The following two essays expand on different facets of the problems discussed by Császi. Stuart Hall’s paper asserts that it is necessary to broaden the scope of earlier ideological discourses on violence. Studies should focus not only on what effects TV violence has on the audience, but also on what is represented by violence, and who reacts to it negatively and why. John Sumser interprets the media as a stage on which the dramas of social life are presented through stylized forms of popular culture such as the crime story. At the end of his study, Sumser offers an annotated bibliography for further readings on the sociological problems concerning the media and popular culture. 
Female Roles
The four essays in this selection explore the social construction and the individual interiorization (or denial) of femininity and female roles. DeboraSilverman’s paper The “New Woman,” Feminism, and the Decorative Arts in Fin-de-Sie`cle France examines how the idealization of woman both as a decorative piece of art in her home and as the artist of the interior emerged as a response to the “new woman” regarded as subverting traditional female roles. Rather than a simply negative, antifeminist reaction, the modernist program of the feminization of the interior assigned a creative role to woman and cherished values of “republican familial feminism”.From literary works and interviews, Noémi Saly reconstructs the figure of Puella Classica, a controversial woman from the first decades of the twentieth century whose adventurous life involved different forms of deviance and conversions. Preserving much of contemporary language and the atmosphere of coffee-houses in the capital, Saly uses long quotations to illustrate how the prostitute and poor writer of fin-de-sie`cle Budapest turned into a religious matron professing a clearly Slovak national identity by the 1920s.

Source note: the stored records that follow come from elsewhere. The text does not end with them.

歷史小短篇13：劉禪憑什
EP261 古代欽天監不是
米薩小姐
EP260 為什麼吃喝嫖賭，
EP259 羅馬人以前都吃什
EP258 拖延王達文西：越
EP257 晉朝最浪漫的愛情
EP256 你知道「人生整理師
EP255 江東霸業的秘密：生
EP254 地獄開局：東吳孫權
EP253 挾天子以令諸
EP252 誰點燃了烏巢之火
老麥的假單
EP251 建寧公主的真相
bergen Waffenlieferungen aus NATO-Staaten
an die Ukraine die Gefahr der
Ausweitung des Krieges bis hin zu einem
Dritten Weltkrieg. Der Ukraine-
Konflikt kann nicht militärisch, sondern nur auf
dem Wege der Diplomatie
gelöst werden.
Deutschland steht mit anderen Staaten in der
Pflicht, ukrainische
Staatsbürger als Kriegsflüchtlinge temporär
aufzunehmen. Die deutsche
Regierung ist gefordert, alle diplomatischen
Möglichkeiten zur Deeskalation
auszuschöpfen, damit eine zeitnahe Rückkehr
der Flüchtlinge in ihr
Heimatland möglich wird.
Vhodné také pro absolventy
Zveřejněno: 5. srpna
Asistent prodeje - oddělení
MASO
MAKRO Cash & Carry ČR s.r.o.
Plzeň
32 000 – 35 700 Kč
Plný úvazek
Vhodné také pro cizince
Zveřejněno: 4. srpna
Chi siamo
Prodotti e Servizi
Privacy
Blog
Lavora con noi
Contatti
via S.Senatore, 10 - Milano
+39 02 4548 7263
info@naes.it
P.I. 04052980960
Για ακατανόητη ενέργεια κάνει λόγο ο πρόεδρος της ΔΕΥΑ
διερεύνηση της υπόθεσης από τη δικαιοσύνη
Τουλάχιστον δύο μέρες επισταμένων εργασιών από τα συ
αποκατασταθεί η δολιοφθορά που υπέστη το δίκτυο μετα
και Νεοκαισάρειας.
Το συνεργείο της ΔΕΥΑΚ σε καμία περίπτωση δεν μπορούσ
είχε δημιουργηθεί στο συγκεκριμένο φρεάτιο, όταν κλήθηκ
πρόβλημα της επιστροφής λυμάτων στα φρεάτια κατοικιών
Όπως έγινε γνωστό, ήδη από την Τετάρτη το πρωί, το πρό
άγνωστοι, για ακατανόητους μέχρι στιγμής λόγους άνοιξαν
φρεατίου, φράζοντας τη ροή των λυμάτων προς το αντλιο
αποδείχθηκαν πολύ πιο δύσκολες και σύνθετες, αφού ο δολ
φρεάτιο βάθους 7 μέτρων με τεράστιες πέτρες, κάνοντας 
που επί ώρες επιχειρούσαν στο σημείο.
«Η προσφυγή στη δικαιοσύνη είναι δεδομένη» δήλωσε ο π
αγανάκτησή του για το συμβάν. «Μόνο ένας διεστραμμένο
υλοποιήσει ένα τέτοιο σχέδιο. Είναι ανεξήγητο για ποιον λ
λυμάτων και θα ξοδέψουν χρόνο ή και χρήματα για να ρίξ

Éva Federmayer’s article explores how contemporary Hungarian popular magazines of home decoration and furnishing discursively produce a ‘bourgeois’ social identity where the term bourgeois refers to the world of order, financial security, and hope. These magazines reconstruct traditional gender differences by creating distinct ‘gendered’ spaces for men and women, and by giving rise to a timeless, mythic female figure responsible for the creation of a warm, familial atmosphere by the decoration of the interior.

In the last paper entitled Mothers and Daughters, Mária Neményi and Anna Kende analyze the social construction of female roles for two generations of Hungarian women in their mid-twenties and early fifties. In their empirical research based on interviews, the authors – themselves belonging to these two different generations – also explore individual ways in which women interiorize female roles and femininity. 
E-way: Society in the Computers
How do computers embody social relations? How do the construction and operation of computers and computer networks express social values and interests? In his article, László Ropolyi claims that while the construction of the computer represents modern interests and values, computer networks embody post-modern ideas.